The promise of new US tariffs “is an escalation of a trade war that would further undermine the already fragile global economy,” Bloomberg wrote. “The ruling is milestone in the WTO’s longest-running dispute that will further test transatlantic relations, which have deteriorated under Trump’s ‘America First’ approach to international ties. It’s also an example of Trump getting a favorable ruling from an organization he has threatened to pull out of.”

The US is already in a trade war with China and any wider flareup of tit-for-tat tariffs with Europe could threaten the world economy, analysts say. On Tuesday, the WTO cut its trade growth forecast for this year to the weakest level in a decade, warning against a “destructive cycle of recrimination.”

Europeans, meanwhile, are eyeing an upcoming ruling next year when the WTO is expected to decide on the bloc’s dispute over US government subsidies to Boeing.

DISCOVERIES

Sneaky Cells

Breast cancer can sometimes return in patients who have gone through intensive chemotherapy.

That’s because some tumor cells retain a normal copy of a gene called TP53, which allows them to enter a dormant state when treated with chemotherapy drugs.

The real problem starts then, researchers from Tulane University recently discovered: The dormant cells start cannibalizing the surrounding cancer cells to stay alive, Live Science reported.

In a recent study, the researchers conducted an experiment where they treated human breast cancer cells with the chemotherapy drug doxorubicin, then mixed them with untreated cells.

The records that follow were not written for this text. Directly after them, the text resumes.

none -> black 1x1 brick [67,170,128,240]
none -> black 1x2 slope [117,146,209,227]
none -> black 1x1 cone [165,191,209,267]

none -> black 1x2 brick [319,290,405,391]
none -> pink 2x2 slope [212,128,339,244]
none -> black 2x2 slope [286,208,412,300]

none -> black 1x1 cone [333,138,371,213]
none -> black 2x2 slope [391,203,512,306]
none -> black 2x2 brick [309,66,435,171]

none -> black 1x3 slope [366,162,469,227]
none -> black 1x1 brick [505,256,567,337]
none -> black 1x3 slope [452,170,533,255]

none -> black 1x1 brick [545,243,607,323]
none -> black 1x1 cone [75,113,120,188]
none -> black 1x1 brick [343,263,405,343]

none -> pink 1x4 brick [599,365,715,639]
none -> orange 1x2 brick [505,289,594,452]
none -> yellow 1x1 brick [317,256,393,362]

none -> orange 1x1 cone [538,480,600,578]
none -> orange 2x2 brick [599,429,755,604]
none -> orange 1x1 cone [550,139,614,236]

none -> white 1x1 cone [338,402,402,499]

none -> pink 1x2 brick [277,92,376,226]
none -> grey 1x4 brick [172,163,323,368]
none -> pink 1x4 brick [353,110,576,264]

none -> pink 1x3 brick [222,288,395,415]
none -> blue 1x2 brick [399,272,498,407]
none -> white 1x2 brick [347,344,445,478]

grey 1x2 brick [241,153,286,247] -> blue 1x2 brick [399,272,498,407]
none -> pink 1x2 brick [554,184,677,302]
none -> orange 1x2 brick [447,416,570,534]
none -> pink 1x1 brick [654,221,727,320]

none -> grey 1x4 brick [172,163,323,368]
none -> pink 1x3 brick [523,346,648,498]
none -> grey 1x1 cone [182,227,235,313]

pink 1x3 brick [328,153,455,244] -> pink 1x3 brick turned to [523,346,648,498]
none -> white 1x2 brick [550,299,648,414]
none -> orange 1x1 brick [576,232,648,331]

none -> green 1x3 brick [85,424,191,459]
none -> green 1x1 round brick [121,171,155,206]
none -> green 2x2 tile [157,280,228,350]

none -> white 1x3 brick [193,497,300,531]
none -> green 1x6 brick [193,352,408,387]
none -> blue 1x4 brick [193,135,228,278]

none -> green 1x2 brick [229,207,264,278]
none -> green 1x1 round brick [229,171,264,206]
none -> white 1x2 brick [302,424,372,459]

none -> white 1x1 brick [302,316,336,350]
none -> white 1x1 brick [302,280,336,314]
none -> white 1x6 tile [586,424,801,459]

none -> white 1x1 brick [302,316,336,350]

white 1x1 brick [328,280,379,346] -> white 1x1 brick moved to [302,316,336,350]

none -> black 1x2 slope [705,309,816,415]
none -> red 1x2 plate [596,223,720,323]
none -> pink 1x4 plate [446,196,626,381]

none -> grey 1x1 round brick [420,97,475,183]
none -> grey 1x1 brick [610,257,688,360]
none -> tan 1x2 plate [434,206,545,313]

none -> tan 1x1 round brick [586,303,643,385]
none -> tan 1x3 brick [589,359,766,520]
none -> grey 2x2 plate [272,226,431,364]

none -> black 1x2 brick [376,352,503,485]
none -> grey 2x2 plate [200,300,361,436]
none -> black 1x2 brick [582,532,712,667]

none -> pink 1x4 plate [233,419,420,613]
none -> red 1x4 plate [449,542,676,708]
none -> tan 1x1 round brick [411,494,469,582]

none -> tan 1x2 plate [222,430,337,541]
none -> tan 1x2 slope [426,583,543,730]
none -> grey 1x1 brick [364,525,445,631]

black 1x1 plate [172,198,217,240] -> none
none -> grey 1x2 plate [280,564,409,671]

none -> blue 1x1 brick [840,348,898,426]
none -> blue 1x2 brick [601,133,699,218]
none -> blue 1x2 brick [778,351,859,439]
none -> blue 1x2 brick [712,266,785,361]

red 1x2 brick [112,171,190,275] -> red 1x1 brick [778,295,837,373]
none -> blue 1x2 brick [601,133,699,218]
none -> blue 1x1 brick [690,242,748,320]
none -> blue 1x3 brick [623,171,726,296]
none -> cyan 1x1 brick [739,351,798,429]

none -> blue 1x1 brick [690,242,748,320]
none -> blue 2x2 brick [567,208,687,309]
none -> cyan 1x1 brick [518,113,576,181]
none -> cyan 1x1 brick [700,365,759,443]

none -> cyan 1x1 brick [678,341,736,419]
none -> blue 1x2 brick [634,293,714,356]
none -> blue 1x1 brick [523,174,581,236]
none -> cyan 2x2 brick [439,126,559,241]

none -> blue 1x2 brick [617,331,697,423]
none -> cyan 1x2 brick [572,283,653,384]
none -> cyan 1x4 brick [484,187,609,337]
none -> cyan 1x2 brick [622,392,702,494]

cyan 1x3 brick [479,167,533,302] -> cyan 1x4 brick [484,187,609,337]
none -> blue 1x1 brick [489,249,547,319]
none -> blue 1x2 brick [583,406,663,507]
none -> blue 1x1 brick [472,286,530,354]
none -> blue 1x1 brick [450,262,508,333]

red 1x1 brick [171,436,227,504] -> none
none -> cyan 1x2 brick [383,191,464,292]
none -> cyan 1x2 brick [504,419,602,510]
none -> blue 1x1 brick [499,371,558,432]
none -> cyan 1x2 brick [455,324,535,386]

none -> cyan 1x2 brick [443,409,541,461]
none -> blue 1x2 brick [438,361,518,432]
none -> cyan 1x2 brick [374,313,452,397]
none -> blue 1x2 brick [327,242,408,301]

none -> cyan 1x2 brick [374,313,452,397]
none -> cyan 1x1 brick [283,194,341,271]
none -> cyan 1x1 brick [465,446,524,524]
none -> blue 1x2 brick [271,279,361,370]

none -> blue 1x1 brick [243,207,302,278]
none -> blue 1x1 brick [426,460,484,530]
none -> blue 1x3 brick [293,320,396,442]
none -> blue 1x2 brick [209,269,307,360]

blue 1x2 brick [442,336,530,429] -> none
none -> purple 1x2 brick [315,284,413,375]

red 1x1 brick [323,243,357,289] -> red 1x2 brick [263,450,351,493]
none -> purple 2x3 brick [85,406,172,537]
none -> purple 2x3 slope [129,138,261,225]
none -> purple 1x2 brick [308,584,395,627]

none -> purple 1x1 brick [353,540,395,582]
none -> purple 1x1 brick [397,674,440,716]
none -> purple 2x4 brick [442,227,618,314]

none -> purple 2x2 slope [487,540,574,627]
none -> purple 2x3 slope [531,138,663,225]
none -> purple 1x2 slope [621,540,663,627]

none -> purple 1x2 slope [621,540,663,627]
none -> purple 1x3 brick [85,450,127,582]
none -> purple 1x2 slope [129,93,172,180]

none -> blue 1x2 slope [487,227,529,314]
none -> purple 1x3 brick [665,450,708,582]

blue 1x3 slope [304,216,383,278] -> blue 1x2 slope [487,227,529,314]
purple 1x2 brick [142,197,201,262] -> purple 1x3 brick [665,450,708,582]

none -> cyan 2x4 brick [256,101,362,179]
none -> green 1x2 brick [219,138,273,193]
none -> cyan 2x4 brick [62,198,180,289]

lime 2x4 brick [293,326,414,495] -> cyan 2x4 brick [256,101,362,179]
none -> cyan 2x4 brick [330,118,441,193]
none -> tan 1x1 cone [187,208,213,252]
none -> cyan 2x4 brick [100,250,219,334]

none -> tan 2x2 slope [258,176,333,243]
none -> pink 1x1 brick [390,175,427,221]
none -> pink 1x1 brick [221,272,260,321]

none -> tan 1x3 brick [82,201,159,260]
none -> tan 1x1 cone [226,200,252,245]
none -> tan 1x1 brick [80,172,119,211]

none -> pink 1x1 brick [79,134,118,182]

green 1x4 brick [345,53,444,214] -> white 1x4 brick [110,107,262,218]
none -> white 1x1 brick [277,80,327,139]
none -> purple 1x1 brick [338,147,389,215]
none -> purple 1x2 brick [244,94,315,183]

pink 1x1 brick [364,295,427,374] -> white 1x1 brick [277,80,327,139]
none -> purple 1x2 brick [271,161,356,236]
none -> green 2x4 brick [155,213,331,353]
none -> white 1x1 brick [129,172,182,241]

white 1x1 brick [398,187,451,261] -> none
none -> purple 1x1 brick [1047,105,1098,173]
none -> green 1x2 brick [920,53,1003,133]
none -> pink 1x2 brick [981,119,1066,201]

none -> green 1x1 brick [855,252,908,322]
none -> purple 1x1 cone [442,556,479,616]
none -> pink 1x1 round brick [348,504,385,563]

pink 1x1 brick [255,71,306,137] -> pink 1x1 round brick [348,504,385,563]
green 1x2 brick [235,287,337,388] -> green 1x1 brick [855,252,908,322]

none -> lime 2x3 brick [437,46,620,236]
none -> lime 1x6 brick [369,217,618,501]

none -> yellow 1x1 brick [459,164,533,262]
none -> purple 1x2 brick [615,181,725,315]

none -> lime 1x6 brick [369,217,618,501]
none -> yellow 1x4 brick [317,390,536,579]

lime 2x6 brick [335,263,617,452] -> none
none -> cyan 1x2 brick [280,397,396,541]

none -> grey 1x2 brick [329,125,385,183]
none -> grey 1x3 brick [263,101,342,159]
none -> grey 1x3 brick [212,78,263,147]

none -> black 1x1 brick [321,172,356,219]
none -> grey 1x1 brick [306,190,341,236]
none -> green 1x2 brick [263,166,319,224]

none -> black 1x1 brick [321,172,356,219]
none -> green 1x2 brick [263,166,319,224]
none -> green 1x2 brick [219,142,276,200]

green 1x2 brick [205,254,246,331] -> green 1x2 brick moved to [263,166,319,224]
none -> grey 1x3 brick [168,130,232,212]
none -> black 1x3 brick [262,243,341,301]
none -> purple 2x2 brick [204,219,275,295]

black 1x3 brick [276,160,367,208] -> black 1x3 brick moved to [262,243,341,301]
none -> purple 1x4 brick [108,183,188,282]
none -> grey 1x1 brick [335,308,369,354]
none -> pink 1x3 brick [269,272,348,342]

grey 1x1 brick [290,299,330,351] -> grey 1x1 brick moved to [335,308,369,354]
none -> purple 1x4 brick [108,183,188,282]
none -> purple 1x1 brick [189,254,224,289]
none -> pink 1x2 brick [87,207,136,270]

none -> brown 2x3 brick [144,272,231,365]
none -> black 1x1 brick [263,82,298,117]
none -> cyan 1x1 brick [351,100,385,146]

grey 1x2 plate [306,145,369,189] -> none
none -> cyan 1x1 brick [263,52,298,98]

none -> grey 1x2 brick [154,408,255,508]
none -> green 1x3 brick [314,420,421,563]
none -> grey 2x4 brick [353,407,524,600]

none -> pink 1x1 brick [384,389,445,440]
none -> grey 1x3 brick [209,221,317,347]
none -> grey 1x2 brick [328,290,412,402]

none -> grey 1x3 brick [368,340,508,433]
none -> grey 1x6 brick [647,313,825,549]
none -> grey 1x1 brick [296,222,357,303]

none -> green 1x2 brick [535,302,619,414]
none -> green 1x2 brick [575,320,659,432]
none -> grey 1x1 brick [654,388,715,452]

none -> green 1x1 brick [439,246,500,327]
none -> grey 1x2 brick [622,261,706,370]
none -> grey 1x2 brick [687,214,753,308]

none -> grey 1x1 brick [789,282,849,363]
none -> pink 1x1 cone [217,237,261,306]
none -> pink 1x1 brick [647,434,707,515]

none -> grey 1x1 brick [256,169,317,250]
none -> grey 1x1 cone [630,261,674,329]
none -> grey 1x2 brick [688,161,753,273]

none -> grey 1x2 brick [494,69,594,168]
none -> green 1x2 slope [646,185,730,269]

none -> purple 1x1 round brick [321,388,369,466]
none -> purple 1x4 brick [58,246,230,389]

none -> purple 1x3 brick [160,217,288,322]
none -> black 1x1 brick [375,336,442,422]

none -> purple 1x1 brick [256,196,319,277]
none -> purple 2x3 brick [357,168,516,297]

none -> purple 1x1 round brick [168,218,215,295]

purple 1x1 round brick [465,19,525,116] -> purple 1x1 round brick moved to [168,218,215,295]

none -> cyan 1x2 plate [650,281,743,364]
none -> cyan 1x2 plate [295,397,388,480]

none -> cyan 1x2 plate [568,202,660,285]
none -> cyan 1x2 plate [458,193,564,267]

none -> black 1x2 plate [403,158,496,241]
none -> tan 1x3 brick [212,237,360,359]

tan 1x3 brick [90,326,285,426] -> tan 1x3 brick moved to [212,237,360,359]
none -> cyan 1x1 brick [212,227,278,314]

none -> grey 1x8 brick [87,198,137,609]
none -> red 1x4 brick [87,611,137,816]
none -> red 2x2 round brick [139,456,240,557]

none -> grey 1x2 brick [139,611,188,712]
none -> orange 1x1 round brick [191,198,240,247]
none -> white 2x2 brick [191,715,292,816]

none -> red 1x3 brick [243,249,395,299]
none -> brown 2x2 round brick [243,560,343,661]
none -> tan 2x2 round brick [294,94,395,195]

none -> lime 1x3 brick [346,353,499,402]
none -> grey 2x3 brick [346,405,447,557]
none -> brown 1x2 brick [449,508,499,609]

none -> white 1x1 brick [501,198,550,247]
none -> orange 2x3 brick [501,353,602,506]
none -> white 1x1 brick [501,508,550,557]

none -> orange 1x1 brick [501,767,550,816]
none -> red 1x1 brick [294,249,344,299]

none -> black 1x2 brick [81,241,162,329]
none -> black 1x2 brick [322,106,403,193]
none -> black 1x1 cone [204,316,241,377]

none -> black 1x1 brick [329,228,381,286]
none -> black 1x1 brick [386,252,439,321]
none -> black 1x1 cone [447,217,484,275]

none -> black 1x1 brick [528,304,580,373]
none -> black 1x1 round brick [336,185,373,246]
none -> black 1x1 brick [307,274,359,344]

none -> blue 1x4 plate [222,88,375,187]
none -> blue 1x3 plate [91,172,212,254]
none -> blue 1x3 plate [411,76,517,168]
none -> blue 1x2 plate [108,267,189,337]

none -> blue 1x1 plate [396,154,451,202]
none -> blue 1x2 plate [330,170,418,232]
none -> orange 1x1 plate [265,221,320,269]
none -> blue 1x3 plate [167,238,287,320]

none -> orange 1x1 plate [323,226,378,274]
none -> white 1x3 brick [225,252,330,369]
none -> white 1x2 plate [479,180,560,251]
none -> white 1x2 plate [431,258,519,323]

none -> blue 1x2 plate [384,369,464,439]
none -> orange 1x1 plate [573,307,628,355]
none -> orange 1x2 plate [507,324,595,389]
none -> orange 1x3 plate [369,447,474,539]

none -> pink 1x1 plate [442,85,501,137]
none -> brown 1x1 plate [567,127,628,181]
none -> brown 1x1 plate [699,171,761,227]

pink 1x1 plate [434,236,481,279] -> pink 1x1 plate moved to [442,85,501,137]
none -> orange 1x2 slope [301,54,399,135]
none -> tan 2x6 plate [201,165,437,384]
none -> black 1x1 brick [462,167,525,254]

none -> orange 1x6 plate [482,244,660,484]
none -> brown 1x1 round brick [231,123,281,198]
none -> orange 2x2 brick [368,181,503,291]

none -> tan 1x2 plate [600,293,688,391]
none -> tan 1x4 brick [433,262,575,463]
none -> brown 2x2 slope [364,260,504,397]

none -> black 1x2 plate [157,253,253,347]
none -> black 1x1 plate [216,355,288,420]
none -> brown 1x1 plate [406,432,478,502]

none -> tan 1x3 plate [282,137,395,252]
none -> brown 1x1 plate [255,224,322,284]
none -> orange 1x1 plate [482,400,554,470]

“We found that the doxorubicin-treated cells engulfed the untreated cells, but not vice versa, nor did untreated cells engulf untreated cells,” said study co-author James Jackson.

By ingesting untreated neighbors, the treated cells may gain the energy to survive chemotherapy and promote a tumor relapse later on.

The scientists also found that this cannibalism was also present in human lung cancer and bone cancer cells, and suggested that their findings could lead to new cancer treatments.

“Inhibiting this process [of cancer cell cannibalism] may provide new therapeutic opportunities,” Jackson said.